TO DO: Carry on the Commons CSV issue thread from the point where it stops.

TEXT UNDER STUDY:
'''

[jira] [Commented] (CSV-42) Lots of possible changes

Gary Gregory (JIRA) Mon, 24 Jun 2013 06:09:22 -0700

    [ 
https://issues.apache.org/jira/browse/CSV-42?page=com.atlassian.jira.plugin.system.issuetabpanels:comment-tabpanel&focusedCommentId=13691947#comment-13691947
 ]


Gary Gregory commented on CSV-42:
---------------------------------

Just a note on:

{quote}
Added a close method. The try-with-resources statement in Java 7 makes 
resources management much easier, there is no need to add a close() method to 
the parser.
{quote}

The try-with-resources in Java 7 requires the a class implements Closeable, 
which means implementing close(), but the parser does not create closeable 
resources, it takes a {{Reader}}, which itself can be used with 
try-with-resources in Java 7.
                
> Lots of possible changes
> ------------------------
>
>                 Key: CSV-42
>                 URL: https://issues.apache.org/jira/browse/CSV-42
>             Project: Commons CSV
>          Issue Type: Improvement
>    Affects Versions: 1.0
>            Reporter: Bob Smith
>            Priority: Minor
>             Fix For: 1.0
>
>         Attachments: src.zip
>
>
> I made a lot of changes to pretty much all of the classes in the csv package. 
>  I thought it would be better to put all of the the changes here in one 
> issue, but feel free to only take the parts you like (if any).  Hopefully if 
> nothing else the test cases will be useful to you.
> I'll try to list most of the changes here, but I'm sure I'm forgetting some. 
> This should include all of the big changes at least. I focused mostly on the 
> parser, but I also made a few changes to the printer classes (although I 
> don't think I added any new test cases there).
> h3. General Changes
> - Changed all class names with "CSV" in them to use "Csv". This is how it 
> appears in the commons-lang "escapeCsv" methods and I think it's easier to 
> read the class name when acronyms are not in all upper case. (x) {color:red}3 
> letter acronyms are usually kept in uppercase (for example URLConnection or 
> SAXParser in the JDK, but there are some exceptions){color}
> - Formatted the code. I used Eclipse with a version of the Java formatting 
> style that uses spaces instead of tabs and with a few other small changes to 
> try to make it more similar to the style of this code. The formatting was 
> inconsistent before (sometimes 2 space indent, sometimes 4) which made it 
> really hard to work on. (/) {color:green}DONE{color}
> - Removed all deprecated methods/constructors (/) {color:green}DONE{color}
> - Made all public classes final. If there is ever a need to create subclasses 
> of them then this could be changed, but I think it would be better to at 
> least start them as final (since once they are released as non-final it's 
> hard to go back).
> - A few bug fixes (and test cases for them)
> h3. CsvParser
> - There were a few bugs for special cases, so I made as small of changes as I 
> could to the parser code to fix these.
> - Added a lot of test cases. I created a test case for all bugs that I found, 
> so even if you don't use my changes to this class you should be able to use 
> the test cases to find all of the same bugs.

'''

Saved entries:
'''

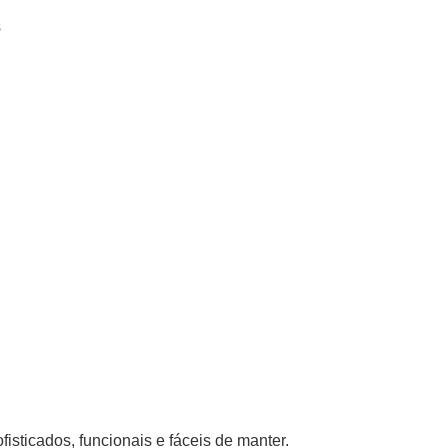
s
isticados, funcionais e fáceis de manter.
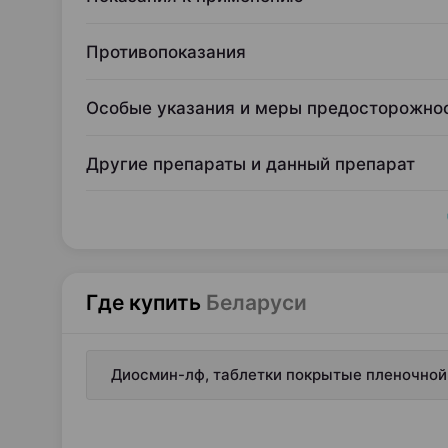
Противопоказания
Особые указания и меры предосторожно
Другие препараты и данный препарат
Где купить
Беларуси
Диосмин-лф, таблетки покрытые пленочной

'''

SOLVED EXERCISE:
> - Added a close method. (x) {color:red} The try-with-resources statement in 
> Java 7 makes resources management much easier, there is no need to add a 
> close() method to the parser.{color}
> - Renamed the nextValue method to getValue (so it is more consistent with the 
> getAll and getLine method names). I think I would prefer to use a different 
> method name prefix for all three of these (like "readAll") since I wouldn't 
> normally expect a "get" method to have side effects, but I didn't want to 
> just change the names of the most used methods. (x) {color:red}This method 
> has been removed, the parser now works line by line.{color}
> - Changed the getLineNumber method to return the correct line number when 
> there are multi-line values. (x) {color:red}The suggested code counts the 
> number of records instead of the number of lines. For debugging it's better 
> to return the actual line number.{color}
> - Moved all of the lexer methods into an inner CsvLexer class that is 
> completely independent of the CsvParser class. The methods were already 
> separated out, so it wasn't a very big change. I also moved the lexer test 
> cases into a new CsvLexerTest class. (/) {color:green}DONE{color}
> - Got rid of the interpreting unicode escape options. This doesn't really 
> have anything to do with parsing a CSV file so I think it should be left up 
> to the user of the class to implement this if needed. As an example, I made a 
> CsvParserUnicodeEscapeTest class that uses the code from the lexer in a 
> Reader subclass. One nice thing is that with this implementation, the 
> interpreted values can be used as the delimiter, encapsulator, etc. (/) 
> {color:green}DONE - The unicode unescaping is now handled by a class 
> implementing java.io.Reader (to be contributed to Commons IO).{color}
> - Got rid of the "escape" option for the same reason as the unicode escape 
> option. I replaced it with an encapsulator escape option that is only used as 
> an escape operator on the encapsulator character.
> h3. ExtendedBufferedReader
> - Greatly simplified this class. I removed all the methods that weren't being 
> used (including keeping track of the line number) and changed the lookahead 
> option to use the BufferedReader mark and reset methods. (/) 
> {color:green}DONE - ExtendedBufferedReader is still counting the lines, but 
> the mark/reset lookahead improved the performance by 30%.{color}
> h3. CsvStrategy
> - I split this class into three classes: an abstract base class 
> (CsvStrategy), a parser-specific version (CsvParseStrategy) and a 
> printer-specific version (CsvPrintStrategy). I didn't like that the strategy 
> was used for both parsing and printing even though some of the values only 
> applied to parsing (and there could be values that apply only to printing as 
> well). (x) {color:red}There aren't enough properties in CSVFormat to split 
> the class{color}
> - Made this class immutable (as described in SANDBOX-279) (/)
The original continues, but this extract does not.